-- begin Source extract --
9. In order to induce Employer to enter into this Agreement, Employee
hereby agrees as follows:
(A) While Employee is employed by Employer and for a period of
three years after termination of such employment for reasons
other than those set forth in subsections 7(B) or (C) of
this Agreement, Employee shall not divulge or furnish any
trade secrets (as defined in IND. CODEss. 24-2-3-2) of
Employer or any confidential information acquired by him
while employed by Employer concerning the policies, plans,
procedures or customers of Employer to any person, firm or
corporation, other than Employer or upon its written
request, or use any such trade secret or confidential
information directly or indirectly for Employee's own
benefit or for the benefit of any person, firm or
corporation other than Employer, since such trade secrets
and confidential information are confidential and shall at
all times remain the property of Employer.
(B) For a period of three years after termination of Employee's
employment by Employer for reasons other than those set
forth in subsections 7(B) or (C) of this Agreement, Employee
shall not directly or indirectly provide banking or
bank-related services to or solicit the banking or
bank-related business of any customer of Employer at the
time of such provision of services or solicitation which
Employee served either alone or with others while employed
by Employer in any city, town, borough, township, village or
other place in which Employee performed services for
Employer while employed by it, or assist any actual or
potential competitor of Employer to provide banking or
bank-related services to or solicit any such customer's
banking or bank-related business in any such place.
-- end Source extract --
> [Request]: Extract word for word the part of the employment agreement clause that opens with the words containing "(B) For a period" and closes with "any such place.". The data after this plays no part in the work.
-- begin Stored data --
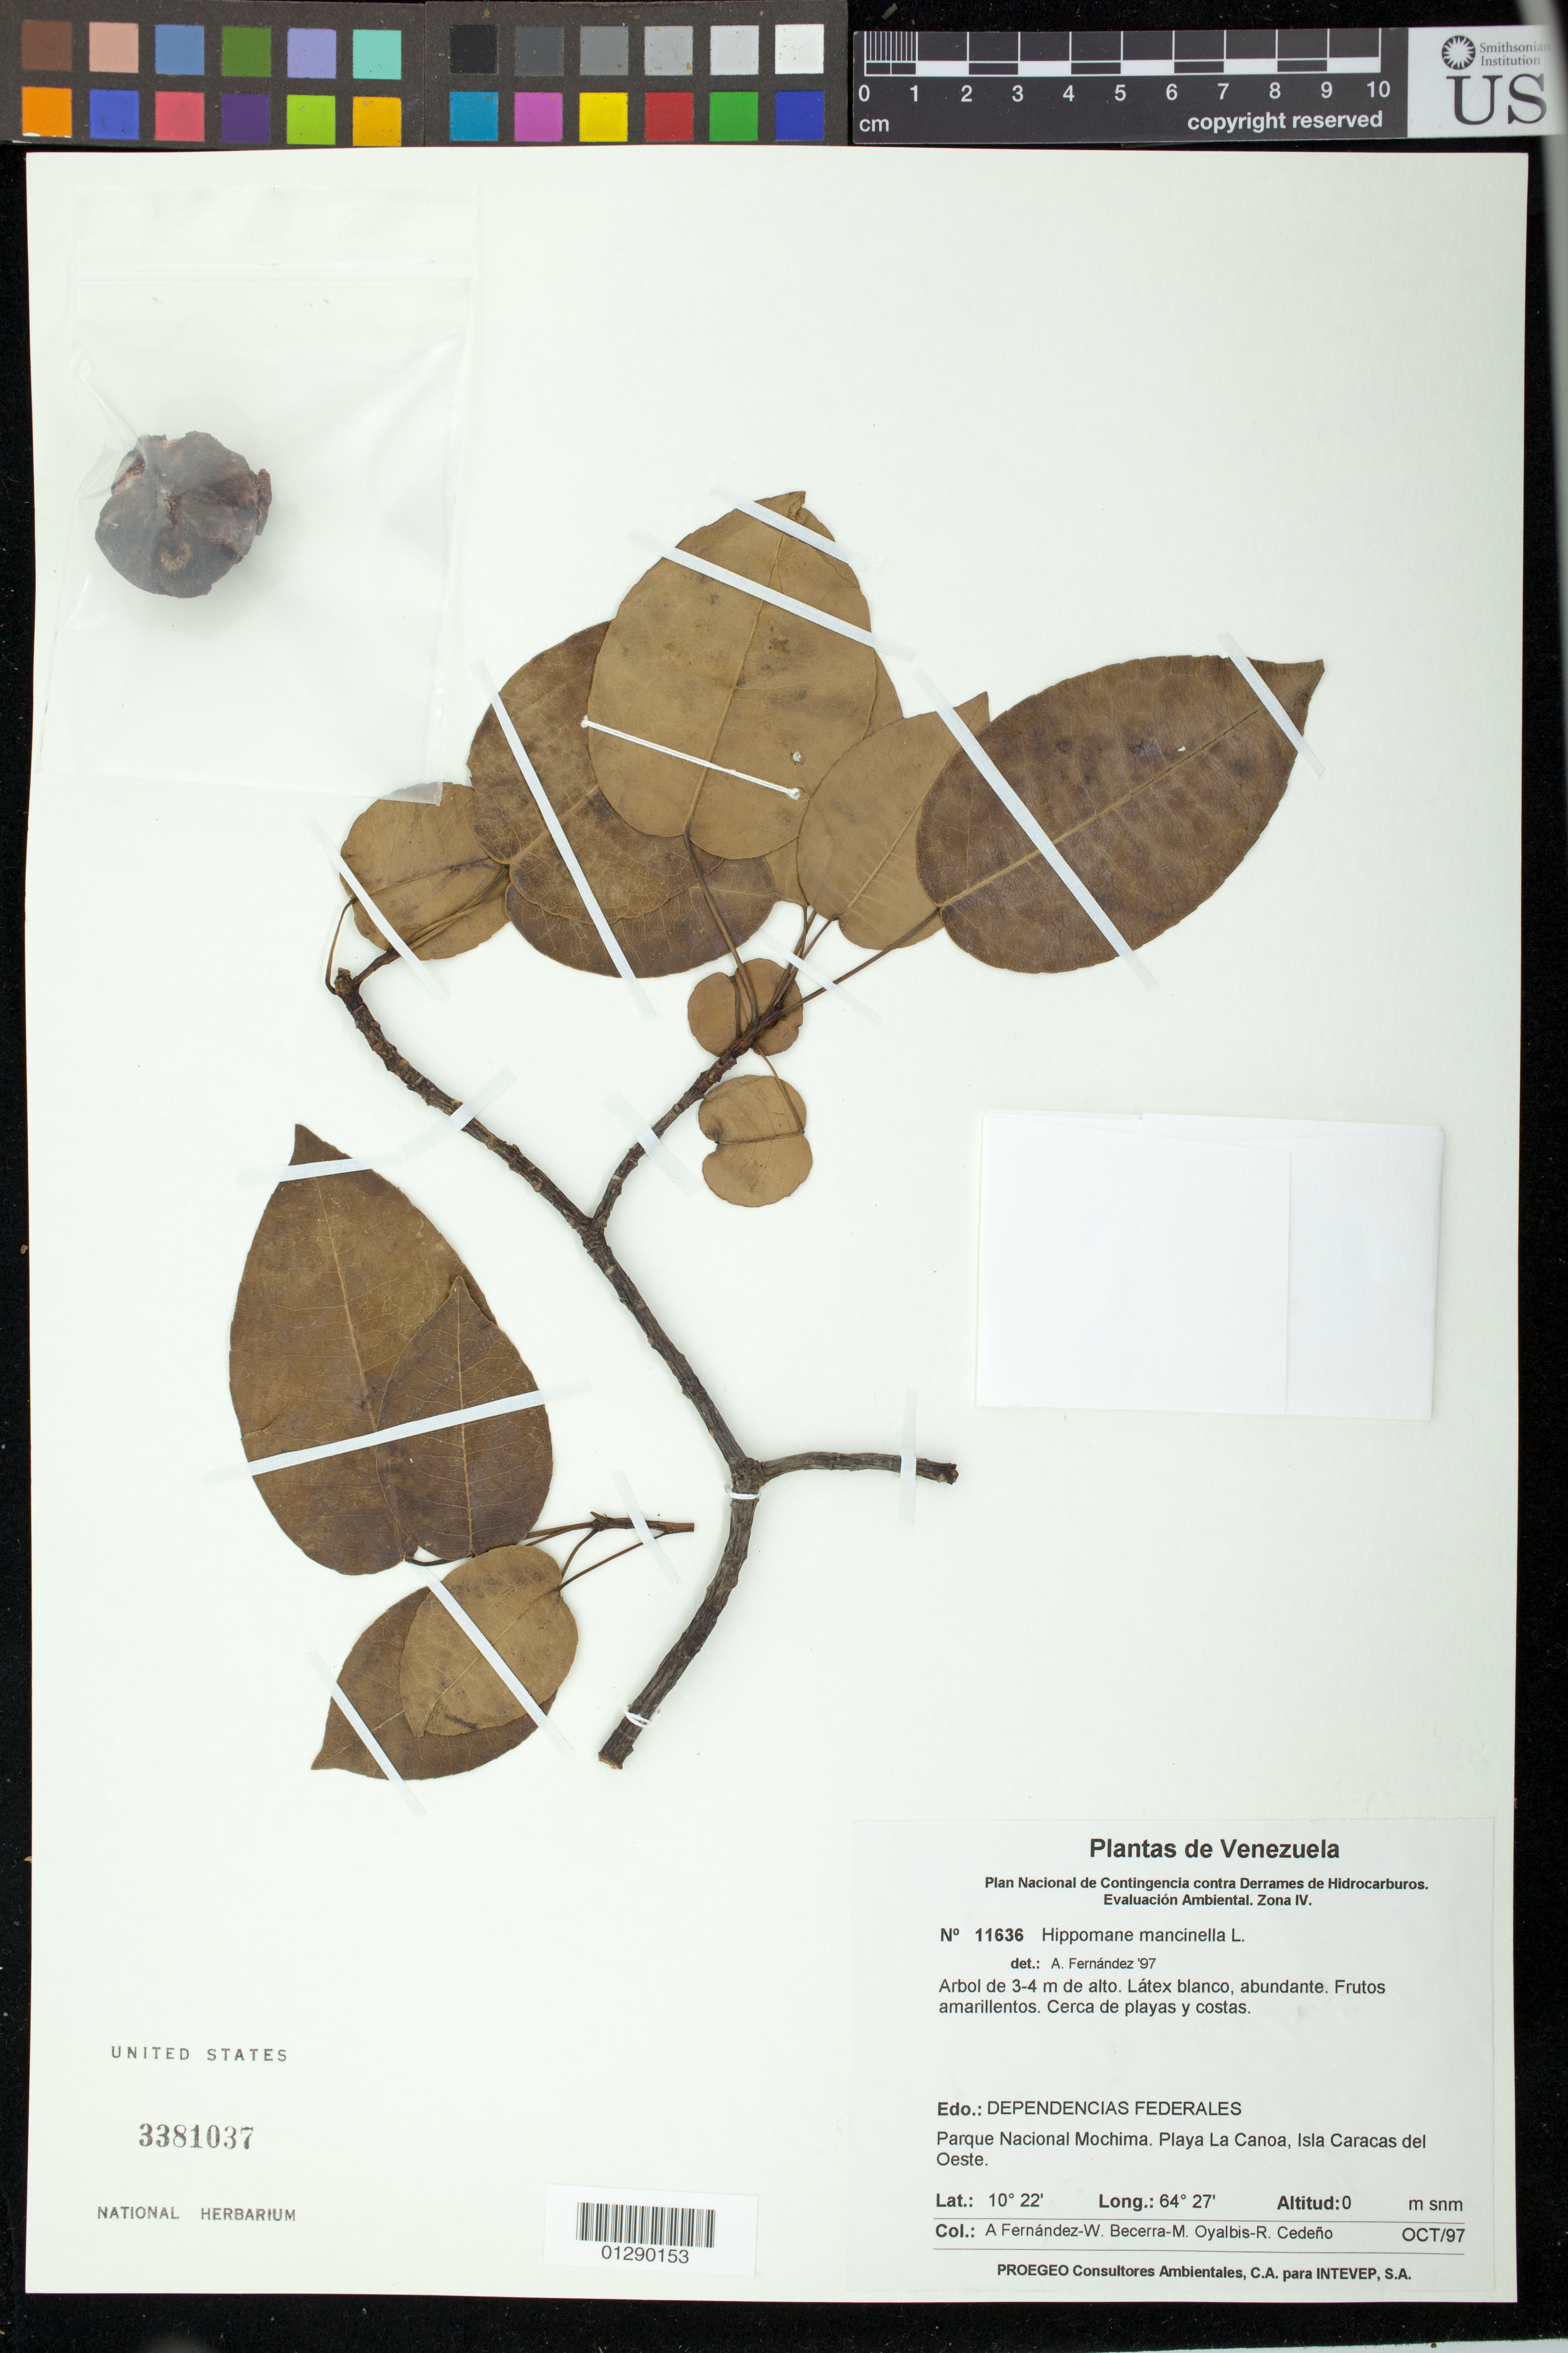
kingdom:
-- end Stored data --
> [Full answer]:
(B) For a period of three years after termination of Employee's
employment by Employer for reasons other than those set
forth in subsections 7(B) or (C) of this Agreement, Employee
shall not directly or indirectly provide banking or
bank-related services to or solicit the banking or
bank-related business of any customer of Employer at the
time of such provision of services or solicitation which
Employee served either alone or with others while employed
by Employer in any city, town, borough, township, village or
other place in which Employee performed services for
Employer while employed by it, or assist any actual or
potential competitor of Employer to provide banking or
bank-related services to or solicit any such customer's
banking or bank-related business in any such place.